J'étais le genre de fille à ne pas comprendre grand chose de la vie. Le genre de fille à se poser des questions continuellement. Du style "Et si tout ce bordel n'était qu'un rêve ? Et si, au fond, nous n'étions que des bouteilles d'eau en plastique ? Et si nous n'étions que des animaux captifs d'un zoo grandeur nature ?". Bref, des questions, toujours des questions. Des questions encore et encore. Mais les réponses ne se montraient pas. Elles restaient cachées, dans un trou que je ne pouvais atteindre.

Je m'appelais Sibylle. J'étais une fille banale de quatorze étés. J'aimais écrire sur tout et n'importe quoi, traitant n'importe quel sujet qui effleurait mon pauvre esprit volatile et puéril. J'espérais tout et n'importe quoi. J'espérais voir un prince charmant un jour frapper à ma porte. J'espérais exercer le métier qui me fait tant rêver. J'espérais pouvoir comprendre ce que 42 voulait dire quand on évoquait LA réponse à LA question de LA vie. Mais 42 quoi ? 42 balais ? 42 genoux ? 42 yeux ? 42 personnalités ? 42 langues ? 42 verres ? Oulah, je divaguai un peu trop. Je m'emballais trop, aussi. Mais le pire était que j'étais totalement différente en fonction des endroits où j'allais. Tantôt j'étais calme et discrète, tantôt totalement barrée et racontait n'importe quoi. En fait, non. Ce n'était pas j'étais mais avec qui j'étais. Voilà une belle nuance. J'aimais beaucoup les nuances. Elles étaient drôle à faire remarquer.

Aujourd'hui, j'étais partie faire une de mes quotidiennes balades à vélo. Mais un facteur exceptionnel changeait ma routine. Teddy, alias Theodore, m'accompagnait. C'était un bon pote à moi. Pote dont j'étais secrètement amoureuse. Il était spécial, Teddy. Non pas que je le considérais comme mon âme-sœur ou une connerie fantasque auxquelles je croyais encore, mais il était, disons... peu commun. Son mental avait quelque chose que je ne pouvais nier. Quelque chose qui m'intriguait et me poussait à vouloir en apprendre plus sur lui. Un sentiment qui m'attirait vers lui tel un aimant attire le métal.
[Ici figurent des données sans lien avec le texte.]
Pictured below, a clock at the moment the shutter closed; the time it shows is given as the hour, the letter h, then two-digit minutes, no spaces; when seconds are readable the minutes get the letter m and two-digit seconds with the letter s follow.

Je lui proposai une course chronométrée. J'aimais bien les défis, tout comme lui, alors il accepta rapidement. Il commença en s'auto-chronométrant car il était le seul de nous deux à avoir pris son téléphone portable. Et qui dit téléphone portable dit chrono, alors il commença.
Dès que j'entendis son cri me disant de descendre la grande pente, je commençai à pédaler. Cette pente, je l'avais descendue des milliers de fois. Je savais que je devais mettre la vitesse 7 de mon vélo et pédaler sans relâche jusqu'en bas. Et ce fut ce que je fis. Le seul moment "dangereux" dans cette pente était une route cachée par des arbres. Enfin, "route" non. "Chaussée" était le terme correct pour définir cette voie automobile. Mais personne n'y passait alors je ne faisait pas trop attention quand je passais devant. Et voilà mon erreur.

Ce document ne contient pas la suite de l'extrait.